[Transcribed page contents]

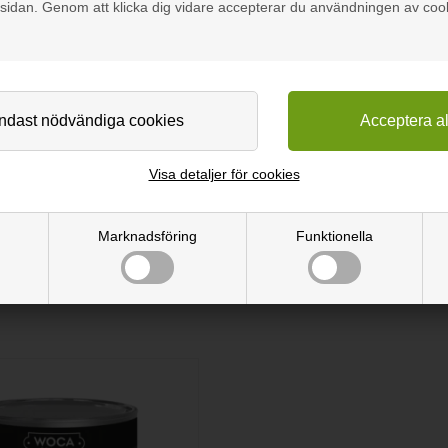
sidan. Genom att klicka dig vidare accepterar du användningen av coo
m
 flera färger.
e med lim och små stift.
olja vid behov.
Visa detaljer för cookies
darsydda hyllsystem.
Marknadsföring
Funktionella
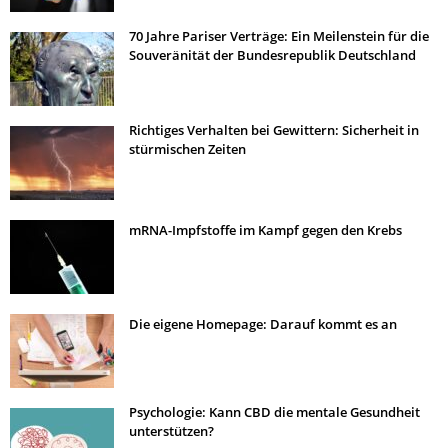
70 Jahre Pariser Verträge: Ein Meilenstein für die
Souveränität der Bundesrepublik Deutschland
Richtiges Verhalten bei Gewittern: Sicherheit in
stürmischen Zeiten
mRNA-Impfstoffe im Kampf gegen den Krebs
Die eigene Homepage: Darauf kommt es an
Psychologie: Kann CBD die mentale Gesundheit
unterstützen?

• [TO DO]
Copy exactly the lines from the one containing "e med lim och små stift." through the final line of the records above, both included, and leave out any pictures.

• [SOLUTION TO THIS PROBLEM]
e med lim och små stift.
olja vid behov.
Visa detaljer för cookies
darsydda hyllsystem.
Marknadsföring
Funktionella
70 Jahre Pariser Verträge: Ein Meilenstein für die
Souveränität der Bundesrepublik Deutschland
Richtiges Verhalten bei Gewittern: Sicherheit in
stürmischen Zeiten
mRNA-Impfstoffe im Kampf gegen den Krebs
Die eigene Homepage: Darauf kommt es an
Psychologie: Kann CBD die mentale Gesundheit
unterstützen?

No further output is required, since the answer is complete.